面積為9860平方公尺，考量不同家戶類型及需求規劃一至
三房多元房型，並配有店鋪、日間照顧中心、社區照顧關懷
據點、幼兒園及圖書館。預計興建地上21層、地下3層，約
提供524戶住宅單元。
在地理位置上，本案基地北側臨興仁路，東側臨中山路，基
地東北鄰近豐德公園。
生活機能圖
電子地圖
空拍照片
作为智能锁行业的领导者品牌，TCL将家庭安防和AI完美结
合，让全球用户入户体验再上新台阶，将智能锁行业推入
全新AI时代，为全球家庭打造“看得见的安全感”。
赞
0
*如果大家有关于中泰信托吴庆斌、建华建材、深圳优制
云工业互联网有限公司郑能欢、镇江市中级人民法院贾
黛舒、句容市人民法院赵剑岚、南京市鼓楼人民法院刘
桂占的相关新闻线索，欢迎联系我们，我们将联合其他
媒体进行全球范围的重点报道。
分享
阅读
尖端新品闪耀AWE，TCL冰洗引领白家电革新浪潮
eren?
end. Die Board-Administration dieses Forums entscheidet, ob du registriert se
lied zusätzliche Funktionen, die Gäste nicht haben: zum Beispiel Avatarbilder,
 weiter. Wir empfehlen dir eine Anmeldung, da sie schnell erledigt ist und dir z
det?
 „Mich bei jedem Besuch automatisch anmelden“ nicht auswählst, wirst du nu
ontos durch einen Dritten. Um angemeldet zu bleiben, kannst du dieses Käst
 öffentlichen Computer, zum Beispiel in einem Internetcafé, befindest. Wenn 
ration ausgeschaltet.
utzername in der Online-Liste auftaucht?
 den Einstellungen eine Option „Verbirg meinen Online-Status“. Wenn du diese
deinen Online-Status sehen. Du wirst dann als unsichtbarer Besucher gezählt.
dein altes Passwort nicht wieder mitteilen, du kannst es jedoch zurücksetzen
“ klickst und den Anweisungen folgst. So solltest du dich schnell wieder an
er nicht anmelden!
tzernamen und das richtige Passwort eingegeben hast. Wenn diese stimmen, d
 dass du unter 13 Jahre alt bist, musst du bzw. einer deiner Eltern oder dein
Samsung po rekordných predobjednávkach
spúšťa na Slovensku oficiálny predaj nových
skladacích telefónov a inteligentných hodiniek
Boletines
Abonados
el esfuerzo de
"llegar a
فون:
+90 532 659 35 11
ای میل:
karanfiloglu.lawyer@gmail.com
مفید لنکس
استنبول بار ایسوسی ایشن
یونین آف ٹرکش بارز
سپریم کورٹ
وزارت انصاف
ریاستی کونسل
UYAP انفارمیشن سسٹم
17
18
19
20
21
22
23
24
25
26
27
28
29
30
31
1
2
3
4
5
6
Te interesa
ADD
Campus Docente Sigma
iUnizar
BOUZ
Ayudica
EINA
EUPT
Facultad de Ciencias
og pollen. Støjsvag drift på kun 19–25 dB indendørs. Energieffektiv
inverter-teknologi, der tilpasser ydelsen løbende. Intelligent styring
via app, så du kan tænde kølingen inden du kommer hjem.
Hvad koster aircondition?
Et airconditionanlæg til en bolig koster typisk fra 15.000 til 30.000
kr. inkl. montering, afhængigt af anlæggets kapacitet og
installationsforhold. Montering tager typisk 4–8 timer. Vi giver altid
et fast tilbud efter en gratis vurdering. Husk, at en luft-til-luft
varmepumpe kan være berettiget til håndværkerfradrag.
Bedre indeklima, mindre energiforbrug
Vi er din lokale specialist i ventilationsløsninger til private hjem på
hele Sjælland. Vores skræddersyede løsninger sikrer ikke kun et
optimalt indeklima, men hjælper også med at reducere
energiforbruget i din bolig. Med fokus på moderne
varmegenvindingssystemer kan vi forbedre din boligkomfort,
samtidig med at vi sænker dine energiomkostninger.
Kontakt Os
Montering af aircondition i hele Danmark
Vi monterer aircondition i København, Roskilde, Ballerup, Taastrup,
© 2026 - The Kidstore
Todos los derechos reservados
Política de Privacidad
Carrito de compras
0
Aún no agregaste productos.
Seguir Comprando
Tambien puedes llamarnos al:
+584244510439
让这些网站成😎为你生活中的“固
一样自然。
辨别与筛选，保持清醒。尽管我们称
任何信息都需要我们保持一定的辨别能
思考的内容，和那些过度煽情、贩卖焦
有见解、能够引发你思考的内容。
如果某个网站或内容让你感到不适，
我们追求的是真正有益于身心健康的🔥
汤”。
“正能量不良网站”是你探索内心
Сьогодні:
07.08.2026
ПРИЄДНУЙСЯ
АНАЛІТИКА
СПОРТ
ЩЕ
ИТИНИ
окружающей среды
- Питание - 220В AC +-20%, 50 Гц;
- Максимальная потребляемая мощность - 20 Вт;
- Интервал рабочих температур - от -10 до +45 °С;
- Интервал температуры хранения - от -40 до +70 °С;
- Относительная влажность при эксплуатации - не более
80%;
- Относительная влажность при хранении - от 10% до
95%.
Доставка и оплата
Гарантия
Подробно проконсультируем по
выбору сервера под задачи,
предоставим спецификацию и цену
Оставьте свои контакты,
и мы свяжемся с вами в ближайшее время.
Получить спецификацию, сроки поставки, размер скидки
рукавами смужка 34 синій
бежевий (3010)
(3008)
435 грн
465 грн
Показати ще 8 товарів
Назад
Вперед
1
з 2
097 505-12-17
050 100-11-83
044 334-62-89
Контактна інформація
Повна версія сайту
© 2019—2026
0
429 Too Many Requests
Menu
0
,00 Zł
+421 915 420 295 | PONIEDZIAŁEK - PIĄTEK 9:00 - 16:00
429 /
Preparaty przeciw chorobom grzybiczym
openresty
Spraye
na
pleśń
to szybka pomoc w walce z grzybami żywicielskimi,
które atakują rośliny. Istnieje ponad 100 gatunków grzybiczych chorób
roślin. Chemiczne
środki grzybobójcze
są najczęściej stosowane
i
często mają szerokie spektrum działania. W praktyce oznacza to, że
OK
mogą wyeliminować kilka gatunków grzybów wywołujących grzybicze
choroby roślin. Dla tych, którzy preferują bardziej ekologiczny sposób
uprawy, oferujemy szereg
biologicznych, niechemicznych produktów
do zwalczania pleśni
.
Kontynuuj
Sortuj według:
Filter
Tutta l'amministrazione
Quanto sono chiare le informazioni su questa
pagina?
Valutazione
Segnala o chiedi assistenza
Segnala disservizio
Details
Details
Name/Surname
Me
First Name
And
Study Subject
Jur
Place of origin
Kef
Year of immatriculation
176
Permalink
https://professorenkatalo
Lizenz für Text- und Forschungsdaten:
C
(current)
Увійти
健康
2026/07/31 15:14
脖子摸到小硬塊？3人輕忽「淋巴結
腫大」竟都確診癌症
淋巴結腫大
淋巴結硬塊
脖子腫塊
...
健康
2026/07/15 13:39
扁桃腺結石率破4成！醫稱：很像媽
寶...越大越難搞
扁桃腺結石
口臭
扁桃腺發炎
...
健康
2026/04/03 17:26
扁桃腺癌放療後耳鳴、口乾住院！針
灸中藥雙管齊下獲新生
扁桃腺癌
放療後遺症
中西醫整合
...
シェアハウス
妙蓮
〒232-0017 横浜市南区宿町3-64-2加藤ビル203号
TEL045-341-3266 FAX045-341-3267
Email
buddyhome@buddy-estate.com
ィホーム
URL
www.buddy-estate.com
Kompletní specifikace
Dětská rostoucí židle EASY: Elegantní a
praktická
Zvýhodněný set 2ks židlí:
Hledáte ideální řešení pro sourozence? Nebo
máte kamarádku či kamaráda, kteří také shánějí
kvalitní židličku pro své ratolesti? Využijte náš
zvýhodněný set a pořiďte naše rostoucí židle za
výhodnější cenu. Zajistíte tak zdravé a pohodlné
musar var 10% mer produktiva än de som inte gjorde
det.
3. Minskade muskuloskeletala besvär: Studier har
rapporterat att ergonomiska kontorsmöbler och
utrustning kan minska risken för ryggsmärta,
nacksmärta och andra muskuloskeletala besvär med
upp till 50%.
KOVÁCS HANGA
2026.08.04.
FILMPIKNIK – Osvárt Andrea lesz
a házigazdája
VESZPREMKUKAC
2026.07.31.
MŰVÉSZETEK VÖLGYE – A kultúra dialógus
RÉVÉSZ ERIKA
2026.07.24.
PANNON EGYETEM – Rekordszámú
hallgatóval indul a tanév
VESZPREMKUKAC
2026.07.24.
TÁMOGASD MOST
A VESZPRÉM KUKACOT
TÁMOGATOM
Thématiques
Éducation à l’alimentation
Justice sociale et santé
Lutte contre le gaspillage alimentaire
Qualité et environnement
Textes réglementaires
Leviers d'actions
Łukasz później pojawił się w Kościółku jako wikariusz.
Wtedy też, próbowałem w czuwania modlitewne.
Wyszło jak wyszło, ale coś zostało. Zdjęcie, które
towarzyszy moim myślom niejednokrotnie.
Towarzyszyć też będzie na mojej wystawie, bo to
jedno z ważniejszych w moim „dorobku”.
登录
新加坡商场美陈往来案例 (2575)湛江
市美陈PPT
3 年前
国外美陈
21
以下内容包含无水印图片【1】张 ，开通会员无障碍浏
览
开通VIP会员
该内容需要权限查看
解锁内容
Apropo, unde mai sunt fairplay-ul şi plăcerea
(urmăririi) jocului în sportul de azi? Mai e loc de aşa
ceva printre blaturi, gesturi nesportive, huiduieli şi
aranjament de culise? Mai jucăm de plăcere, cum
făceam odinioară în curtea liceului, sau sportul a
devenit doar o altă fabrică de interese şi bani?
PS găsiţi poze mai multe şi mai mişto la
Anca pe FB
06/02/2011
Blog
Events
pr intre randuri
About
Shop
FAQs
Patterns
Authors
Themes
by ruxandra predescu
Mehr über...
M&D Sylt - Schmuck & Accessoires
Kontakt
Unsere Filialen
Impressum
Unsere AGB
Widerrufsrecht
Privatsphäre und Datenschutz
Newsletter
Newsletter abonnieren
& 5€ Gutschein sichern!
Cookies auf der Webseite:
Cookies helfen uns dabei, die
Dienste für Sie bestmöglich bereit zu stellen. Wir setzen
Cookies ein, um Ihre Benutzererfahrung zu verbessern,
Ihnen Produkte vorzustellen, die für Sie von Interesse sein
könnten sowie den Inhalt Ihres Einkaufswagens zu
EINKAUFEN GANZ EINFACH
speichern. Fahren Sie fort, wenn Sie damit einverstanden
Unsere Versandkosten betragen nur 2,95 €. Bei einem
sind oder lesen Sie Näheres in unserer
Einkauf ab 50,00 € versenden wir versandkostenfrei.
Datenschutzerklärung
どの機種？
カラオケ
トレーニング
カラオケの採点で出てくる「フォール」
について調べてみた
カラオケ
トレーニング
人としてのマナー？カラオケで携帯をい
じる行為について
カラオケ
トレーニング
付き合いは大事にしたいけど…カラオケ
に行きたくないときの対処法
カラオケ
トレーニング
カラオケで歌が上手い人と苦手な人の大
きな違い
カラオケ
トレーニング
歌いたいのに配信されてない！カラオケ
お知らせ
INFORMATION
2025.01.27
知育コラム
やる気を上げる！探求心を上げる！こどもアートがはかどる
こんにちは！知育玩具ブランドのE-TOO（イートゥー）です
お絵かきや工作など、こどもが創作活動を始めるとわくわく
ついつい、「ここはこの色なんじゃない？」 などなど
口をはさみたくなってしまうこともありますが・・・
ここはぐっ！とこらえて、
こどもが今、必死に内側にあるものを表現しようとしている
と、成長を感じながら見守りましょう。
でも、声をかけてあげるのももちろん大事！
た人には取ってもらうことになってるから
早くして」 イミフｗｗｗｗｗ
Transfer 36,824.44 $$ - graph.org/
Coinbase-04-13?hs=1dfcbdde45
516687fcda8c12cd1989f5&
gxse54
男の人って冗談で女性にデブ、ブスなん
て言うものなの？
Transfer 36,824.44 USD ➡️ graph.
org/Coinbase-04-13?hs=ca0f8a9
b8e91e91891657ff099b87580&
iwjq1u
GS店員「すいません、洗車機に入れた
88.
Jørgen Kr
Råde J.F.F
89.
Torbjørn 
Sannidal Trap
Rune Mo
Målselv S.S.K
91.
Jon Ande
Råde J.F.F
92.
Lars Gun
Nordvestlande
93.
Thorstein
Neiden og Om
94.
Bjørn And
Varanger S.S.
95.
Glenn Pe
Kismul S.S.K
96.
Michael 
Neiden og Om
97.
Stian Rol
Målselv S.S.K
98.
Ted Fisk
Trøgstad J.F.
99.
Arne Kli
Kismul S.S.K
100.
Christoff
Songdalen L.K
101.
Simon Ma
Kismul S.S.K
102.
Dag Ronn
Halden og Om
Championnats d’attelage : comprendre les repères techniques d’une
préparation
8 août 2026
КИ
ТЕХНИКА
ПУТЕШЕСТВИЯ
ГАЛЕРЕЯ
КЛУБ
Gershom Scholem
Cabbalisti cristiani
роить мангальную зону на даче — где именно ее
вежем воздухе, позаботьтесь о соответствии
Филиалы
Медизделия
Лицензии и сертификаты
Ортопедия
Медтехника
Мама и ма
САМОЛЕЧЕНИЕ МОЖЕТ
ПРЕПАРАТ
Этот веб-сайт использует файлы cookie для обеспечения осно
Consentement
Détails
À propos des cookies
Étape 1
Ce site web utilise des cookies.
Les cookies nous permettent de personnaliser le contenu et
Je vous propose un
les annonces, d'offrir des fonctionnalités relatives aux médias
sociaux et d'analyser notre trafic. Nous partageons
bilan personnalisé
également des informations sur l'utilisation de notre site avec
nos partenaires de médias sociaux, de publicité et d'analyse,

-------------------------

• **INSTRUCTIONS FOR THE TASK**
Reproduce verbatim the lines above, from the line with "ontos durch einen" through the line with "dein altes Passwort".

• **RESPONSE**
ontos durch einen Dritten. Um angemeldet zu bleiben, kannst du dieses Käst
 öffentlichen Computer, zum Beispiel in einem Internetcafé, befindest. Wenn 
ration ausgeschaltet.
utzername in der Online-Liste auftaucht?
 den Einstellungen eine Option „Verbirg meinen Online-Status“. Wenn du diese
deinen Online-Status sehen. Du wirst dann als unsichtbarer Besucher gezählt.
dein altes Passwort nicht wieder mitteilen, du kannst es jedoch zurücksetzen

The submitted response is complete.